Hayat bir yolculuktur, bebeklikten yaşlılığa uzanan tek yönlü bir dönüşümdür. Pek çoğumuz bu dönüşümün kaçınılmazlığını kabullenmekte zorlanır ve yaşlanma sanki utanç verici bir yenilgiymiş gibi onu engellemeye çalışırız. Ne var ki bu, hayatın özüne dair bir yanlış anlamadır. Hayatımızda nagomiyi uygulamanın ise kendi varoluşumuza olan yaklaşımımızı değiştireceğini söylemek abartı olmayacaktır.
Kamo no Chomei’nin (1155-1216) Japon edebiyatına dahil kabul edilen klasik bir deneme olan Hojoki (An
Account of a Ten-Foot-Square Hut- İki Metrekarelik Kulübenin Hesabı) adlı eserinde hayatın geçiciliğiyle ilgili muhteşem bir pasaj vardır. Pasaj şu meşhur açılış cümlesiyle başlar:
“Nehir her zaman akmaya devam eder; ama su hiçbir zaman aynı su değildir. Havuzun yüzeyinde baloncuklar oluşup kaybolur bitmeyen bir değişim içinde.”
Chomei zamanın geçişiyle ve sonsuzluk-geçicilik çelişkisiyle ilgilenir. İnsanların ve hanedanların gelişip büyüdükten sonra hiçbir iz bırakmadan yok olmasına hayıflanır. Mekânların ve insanların değişimini, sabahları bir asagao çiçeğinin (kahkaha çiçeği) üzerinde oluşan çiğe benzetir. Çiğ geceye kadar kalamaz, diye yazar Chomei. Kalırsa çiçek donar. Hiçbir şey kalıcı değildir ve bu hayatın kaçınılmaz gerçeğidir, diye konuyu kapatır biraz da kasvetle. Chomei bu kaygı dolu denemeyi, bir hojo’da (iki metrekarelik bir kulübe) inzivaya çekildiği zaman yazmıştır. Kyoto’da, güzel bir ormanın kenarındaki Kawai Tapınağı’nda bulunan bu hojo günümüzde restorasyon halindedir.
Hayatın nagomisi üzerine olan bu bölüme Chomei’nin klasik denemesiyle başlamak anlamlıdır çünkü nagomi hayatın dayanıklılık, istikrar ve güvenilirlik gibi pek çok unsura bağlı olduğu gerçeğinin farkındalığıdır. Nagomi olmadan, bu öngörülemez dünyada hayat devam edemez. Nagomi, hayat felsefesinin yapbozundaki önemli bir parçadır. Üstelik sadece Japonya’da değil, dünyanın diğer yerlerinde de… Hatta nagominin, hayatın kendisi olduğu bile söylenebilir.

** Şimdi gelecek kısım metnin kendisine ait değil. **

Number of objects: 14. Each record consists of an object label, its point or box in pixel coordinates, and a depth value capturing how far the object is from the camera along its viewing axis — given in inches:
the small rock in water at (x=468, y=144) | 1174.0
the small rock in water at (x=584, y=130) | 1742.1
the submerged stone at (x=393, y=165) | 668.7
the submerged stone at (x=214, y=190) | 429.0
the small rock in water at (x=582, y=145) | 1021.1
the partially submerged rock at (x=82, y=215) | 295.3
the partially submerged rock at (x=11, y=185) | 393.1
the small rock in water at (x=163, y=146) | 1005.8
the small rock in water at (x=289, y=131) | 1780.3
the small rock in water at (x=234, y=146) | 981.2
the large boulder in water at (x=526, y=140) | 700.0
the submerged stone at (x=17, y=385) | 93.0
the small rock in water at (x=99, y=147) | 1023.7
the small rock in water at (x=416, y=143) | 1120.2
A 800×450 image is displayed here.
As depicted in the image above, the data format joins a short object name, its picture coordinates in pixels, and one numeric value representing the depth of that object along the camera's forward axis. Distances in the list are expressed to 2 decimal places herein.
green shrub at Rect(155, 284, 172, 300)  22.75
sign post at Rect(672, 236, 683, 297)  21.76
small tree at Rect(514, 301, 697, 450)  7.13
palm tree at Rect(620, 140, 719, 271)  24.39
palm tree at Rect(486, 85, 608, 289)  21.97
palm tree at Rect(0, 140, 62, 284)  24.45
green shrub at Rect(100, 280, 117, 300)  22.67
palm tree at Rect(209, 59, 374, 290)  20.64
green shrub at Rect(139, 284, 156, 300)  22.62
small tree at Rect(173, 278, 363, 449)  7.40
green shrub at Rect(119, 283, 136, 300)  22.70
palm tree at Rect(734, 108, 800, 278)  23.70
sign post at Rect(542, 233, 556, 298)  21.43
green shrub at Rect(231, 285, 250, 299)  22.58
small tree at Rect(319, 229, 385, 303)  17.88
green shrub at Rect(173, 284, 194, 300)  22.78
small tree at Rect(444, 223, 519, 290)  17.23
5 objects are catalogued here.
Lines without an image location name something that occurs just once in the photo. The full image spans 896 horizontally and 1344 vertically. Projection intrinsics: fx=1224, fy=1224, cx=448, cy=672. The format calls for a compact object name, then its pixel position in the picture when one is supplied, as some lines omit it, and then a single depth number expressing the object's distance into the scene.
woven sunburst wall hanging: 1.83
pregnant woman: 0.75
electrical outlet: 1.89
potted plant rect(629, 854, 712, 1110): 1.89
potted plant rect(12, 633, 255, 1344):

Modern dünyaya ve günümüzde büyük ve önemli görünen şeylere -mesela Facebook, Google, Apple, Amazon gibi şirketlere- bakarsak onların başarısız olmak için fazla büyük olduğunu düşünebilir, onlarsız bir hayatı hayal etmekte zorlanabiliriz. Ne var ki onlar da kalıcı değildir. Şimdilik yenilmez görünmektedirler ve bu şirketlerin birkaç on yıl daha bizimle olacağı da kuvvetle muhtemeldir; ama Chomei bugün hayatta olsaydı onun öngöreceği şey, büyük bir belirsizlik olurdu. Zira hayat budur.
En büyük trajediler genellikle hayatı yaşarken kaçınılmaz şekilde karşımıza çıkan şeylere direnç göstermemizden kaynaklanır. Dünyadaki pek çok kültür gençliği takıntı haline getirmiş haldedir. İnsanlar genç görünmeye devam etmek için o ya da bu takviyeyi alarak, şu egzersizi yaparak ya da o özel yiyeceği yiyerek ve estetik cerrahiden geçerek müthiş bir çaba gösterirler. Tüm bunlar nihayetinde kişisel tercihtir ama durmaksızın gençliğin peşinden koşmak yaşla gelen güzelliği görmeyi engeller.